Testifying in support of expanding the state’s mandatory reporting law, Pennsylvania Family Support Alliance Chief Executive Officer and President Angela Liddle cited the Lancaster Country Day case, in which two male students were charged with multiple crimes for using AI to create nude images of 48 female students at the school, as well as 11 girls enrolled elsewhere and one adult.

Lancaster County’s District Attorney did not charge Country Day administrators for failing to report the AI-generated content when they first learned of the images in November 2023. According to the DA’s office, the possession and dissemination of AI pornography did not meet the definition of child abuse under current law.

At the time, District Attorney Heather Adams urged legislators to amend the mandatory reporting law to include the reporting of AI-generated child pornography.

“AI can quickly and effortlessly produce imagery, voices and identities that never existed in real life,” Liddle said. “This technological evolution forces us to confront a new moral reality. The line between imagination and violation has been blurred.”

The Pennsylvania Family Support Alliance is a nonprofit that trains educators on recognizing and reporting signs of child abuse and neglect.

THE NORMALIZATION WORRY

Leslie Slingsby, chief executive officer of Mission Kids, said the fabrication of images depicting children who don’t exist in real life normalizes the sexualization of children and may generate a flood of false tips to law enforcement, making it “harder to find and rescue real children who are actively being abused.”

“Our child protection framework depends on mandated reporters — our teachers, our doctors, our social workers and others acting when they see signs of abuse,” Slingsby said. “Yet many are uncertain whether AI-generated material qualifies, especially when it depicts a child that doesn’t actually exist.”

Mission Kids is a child advocacy center in Montgomery County that offers support for children who have been sexually abused — including, more recently, the victims of AI-generated images — through forensic interviews, mental health and medical referrals, and trauma-informed therapy.

Republican Sen. David Argall, serving Schuylkill, Carbon and southern Luzerne counties, asked the panel how legislation can be crafted to be flexible to accommodate fast-changing technology.

Slingsby admitted she couldn’t have predicted the advances in AI technology, and none of the panel members had a clear answer for Argall.

PARENTS NEED TO PLAY A ROLE

Liddle said regulating technology goes beyond setting age restrictions, as one legislator had suggested, and may not be easy to address through laws alone. Parents, she said, need to be educated on the changing technologies, too.

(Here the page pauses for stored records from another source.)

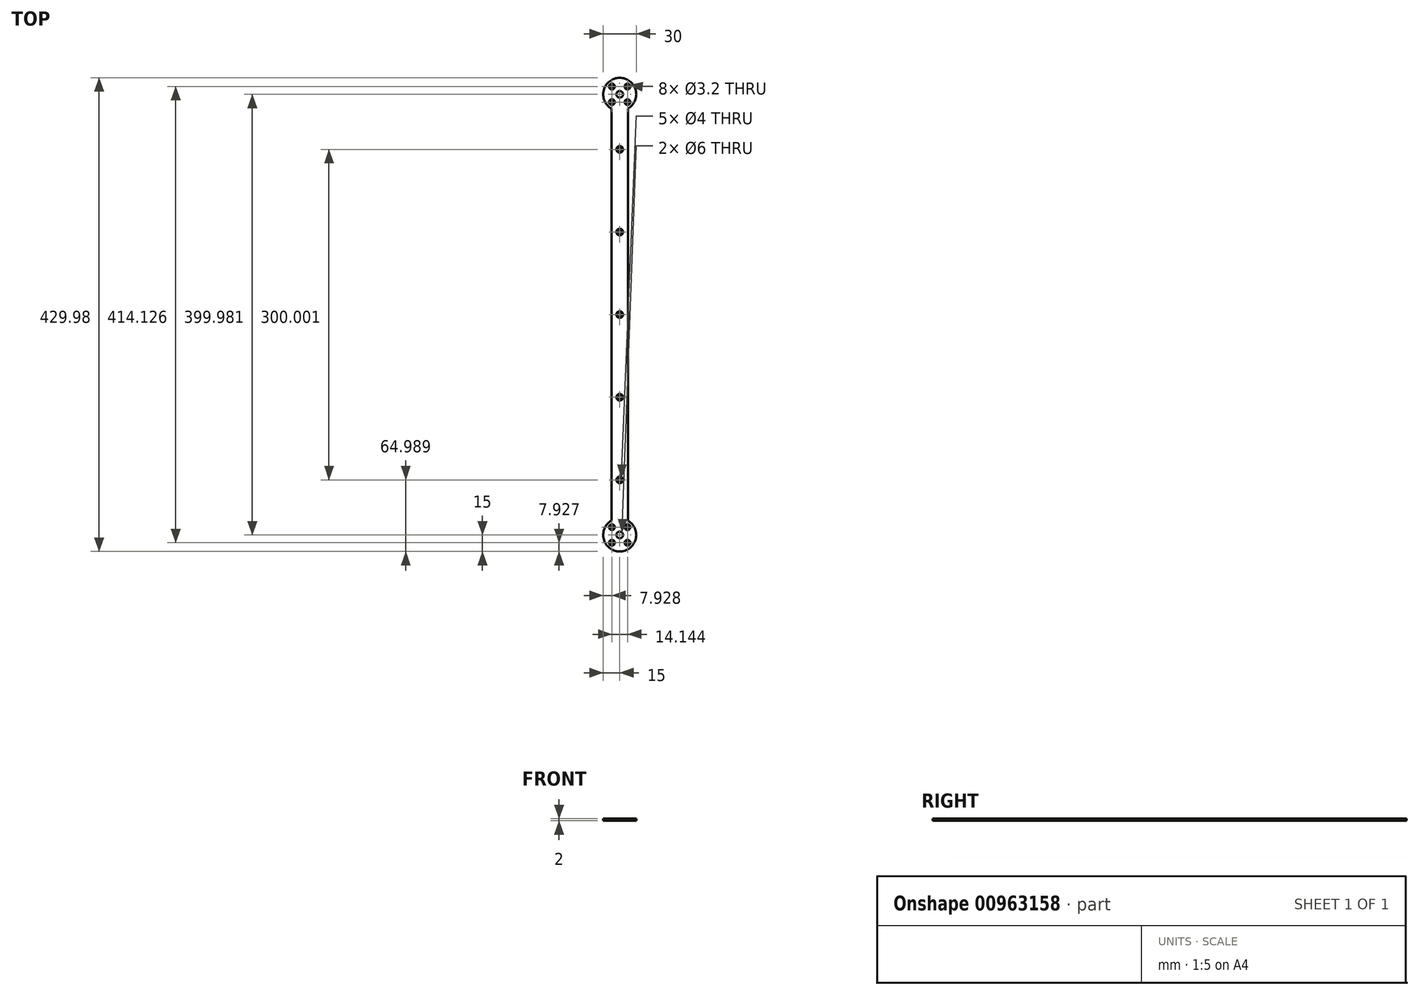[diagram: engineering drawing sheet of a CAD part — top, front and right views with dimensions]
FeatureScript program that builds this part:
annotation { "Feature Type Name" : "Feature", "Feature Type Description" : "" }
export const myFeature = defineFeature(function(context is Context, id is Id, definition is map)
    precondition{}
    {
        {
            var Q0;
            Q0=qCreatedBy(makeId("Top.planeOp"),FACE);
            var sketch = newSketch(context, id + "F0", { "sketchPlane" : qUnion([Q0])});
            skLineSegment(sketch, "E0.left", {"start": v(-15, 187) * mm, "end": v(-15, -187) * mm});
            skLineSegment(sketch, "E0.right", {"start": v(0, 187) * mm, "end": v(0, -187) * mm});
            skArc(sketch, "E1", {"start": v(-15, -187) * mm, "mid": v(-7.5, -214.99) * mm, "end": v(0, -187) * mm});
            skArc(sketch, "E2", {"start": v(0, 187) * mm, "mid": v(-7.5, 215) * mm, "end": v(-15, 187) * mm});
            skPoint(sketch, "E3.orphan", {"position": v(0, -199.99) * mm});
            skPoint(sketch, "E0.top.start.orphan", {"position": v(-15, -199.99) * mm});
            skPoint(sketch, "E4.orphan", {"position": v(-15, 200) * mm});
            skPoint(sketch, "E5.orphan", {"position": v(0, 200) * mm});
            skCircle(sketch, "E6", {"center": v(-7.5, 200) * mm, "radius": 3 * mm});
            skCircle(sketch, "E7", {"center": v(-7.5, -199.99) * mm, "radius": 3 * mm});
            skCircle(sketch, "E8", {"center": v(-14.57, 192.92) * mm, "radius": 1.6 * mm});
            skCircle(sketch, "E9.1.0", {"center": v(-0.43, 192.92) * mm, "radius": 1.6 * mm});
            skCircle(sketch, "E9.2.0", {"center": v(-0.43, 207.06) * mm, "radius": 1.6 * mm});
            skCircle(sketch, "E9.3.0", {"center": v(-14.57, 207.06) * mm, "radius": 1.6 * mm});
            skLineSegment(sketch, "E10", {"start": v(-7.5, 244.28) * mm, "end": v(-7.5, -231.8) * mm, "construction": true});
            skPoint(sketch, "E10.startSnap0", {"position": v(-7.5, 215) * mm});
            skCircle(sketch, "E11.MirrorC", {"center": v(-14.57, -192.92) * mm, "radius": 1.6 * mm});
            skCircle(sketch, "E12.MirrorC", {"center": v(-14.57, -207.06) * mm, "radius": 1.6 * mm});
            skCircle(sketch, "E13.MirrorC", {"center": v(-0.43, -192.92) * mm, "radius": 1.6 * mm});
            skCircle(sketch, "E14.MirrorC", {"center": v(-0.43, -207.06) * mm, "radius": 1.6 * mm});
            skCircle(sketch, "E15", {"center": v(-7.5, 0) * mm, "radius": 2 * mm});
            skPoint(sketch, "E15.centerSnap0", {"position": v(-15, 0) * mm});
            skCircle(sketch, "E16", {"center": v(-7.5, 75) * mm, "radius": 2 * mm});
            skCircle(sketch, "E17", {"center": v(-7.5, 150) * mm, "radius": 2 * mm});
            skCircle(sketch, "E18.MirrorC", {"center": v(-7.5, -150) * mm, "radius": 2 * mm});
            skCircle(sketch, "E19.MirrorC", {"center": v(-7.5, -75) * mm, "radius": 2 * mm});
            skSolve(sketch);
        }
        {
            var Q0;
            Q0=makeQuery(id+"F0.imprint","IMPRINT",FACE,{"disambiguationData":[TD([[makeQuery(id+"F0.imprint","IMPRINT",EDGE,{"derivedFrom":sQuery(id+"F0.wireOp",EDGE,"E0.left")}),1.0]])]});
            extrude(context, id + "F1", {"entities" : qUnion([Q0]), "depth" : 2 * mm, "offsetDistance" : 25 * mm});
        }
        {
            var Q0;
            Q0=makeQuery(id+"F1.opExtrude","CAP_EDGE",EDGE,{"disambiguationData":[OSD([sQuery(id+"F0.wireOp",EDGE,"E8")])],"isStart":false});
            chamfer(context, id + "F2", {"entities" : qUnion([Q0]), "width" : 1 * mm, "tangentPropagation" : true});
        }
        {
            var Q0;
            Q0=makeQuery(id+"F1.opExtrude","CAP_EDGE",EDGE,{"disambiguationData":[OSD([sQuery(id+"F0.wireOp",EDGE,"E9.3.0")])],"isStart":false});
            var Q1;
            Q1=makeQuery(id+"F1.opExtrude","CAP_EDGE",EDGE,{"disambiguationData":[OSD([sQuery(id+"F0.wireOp",EDGE,"E9.2.0")])],"isStart":false});
            var Q2;
            Q2=makeQuery(id+"F1.opExtrude","CAP_EDGE",EDGE,{"disambiguationData":[OSD([sQuery(id+"F0.wireOp",EDGE,"E9.1.0")])],"isStart":false});
            chamfer(context, id + "F3", {"entities" : qUnion([Q0, Q1, Q2]), "width" : 1 * mm, "tangentPropagation" : true});
        }
        {
            var Q0;
            Q0=makeQuery(id+"F1.opExtrude","CAP_EDGE",EDGE,{"disambiguationData":[OSD([sQuery(id+"F0.wireOp",EDGE,"E11.MirrorC")])],"isStart":false});
            var Q1;
            Q1=makeQuery(id+"F1.opExtrude","CAP_EDGE",EDGE,{"disambiguationData":[OSD([sQuery(id+"F0.wireOp",EDGE,"E12.MirrorC")])],"isStart":false});
            var Q2;
            Q2=makeQuery(id+"F1.opExtrude","CAP_EDGE",EDGE,{"disambiguationData":[OSD([sQuery(id+"F0.wireOp",EDGE,"E14.MirrorC")])],"isStart":false});
            var Q3;
            Q3=makeQuery(id+"F1.opExtrude","CAP_EDGE",EDGE,{"disambiguationData":[OSD([sQuery(id+"F0.wireOp",EDGE,"E13.MirrorC")])],"isStart":false});
            chamfer(context, id + "F4", {"entities" : qUnion([Q0, Q1, Q2, Q3]), "width" : 1 * mm, "tangentPropagation" : true});
        }
        {
            var Q0;
            Q0=makeQuery(id+"F1.opExtrude","CAP_EDGE",EDGE,{"disambiguationData":[OSD([sQuery(id+"F0.wireOp",EDGE,"E17")])],"isStart":false});
            var Q1;
            Q1=makeQuery(id+"F1.opExtrude","CAP_EDGE",EDGE,{"disambiguationData":[OSD([sQuery(id+"F0.wireOp",EDGE,"E16")])],"isStart":false});
            var Q2;
            Q2=makeQuery(id+"F1.opExtrude","CAP_EDGE",EDGE,{"disambiguationData":[OSD([sQuery(id+"F0.wireOp",EDGE,"E15")])],"isStart":false});
            var Q3;
            Q3=makeQuery(id+"F1.opExtrude","CAP_EDGE",EDGE,{"disambiguationData":[OSD([sQuery(id+"F0.wireOp",EDGE,"E19.MirrorC")])],"isStart":false});
            var Q4;
            Q4=makeQuery(id+"F1.opExtrude","CAP_EDGE",EDGE,{"disambiguationData":[OSD([sQuery(id+"F0.wireOp",EDGE,"E18.MirrorC")])],"isStart":false});
            chamfer(context, id + "F5", {"entities" : qUnion([Q0, Q1, Q2, Q3, Q4]), "width" : 1 * mm, "tangentPropagation" : true});
        }
    });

“How do we go from those people who are required by law to report and get them accurate information, to really getting education to parents, when the truth is they are the best first stop in preventing their children being harmed in the virtual world,” Liddle questioned.

TechNet Executive Director Margaret Durkin, who runs the national network of technology company executives, also stressed the importance of parental involvement.

“Like preventing and removing (child sexual abuse matieral), we conceptually agree with the intent of proposed chatbot legislation: to create strong, sensible guardrails for children using AI companion chatbots,” Durkin wrote in her testimony for the hearing. “However, it is vital to maintain the balance between consumer protection and business innovation.”

Chief Deputy Attorney General Angela Sperrazza, who specializes in child protection law, called the legislation Pennycuick proposed “essential.”

Sperrazza heads the Child Predator Section of the Attorney General’s Office, which was created in 1995 to identify and arrest individuals for viewing or distributing sexual abuse material.

AI-generated child sexual abuse material creates a trauma for children that is perpetuated every time the images are shared, she said.

“This bill aligns our child protection laws with our technological realities,” Sperrazza said.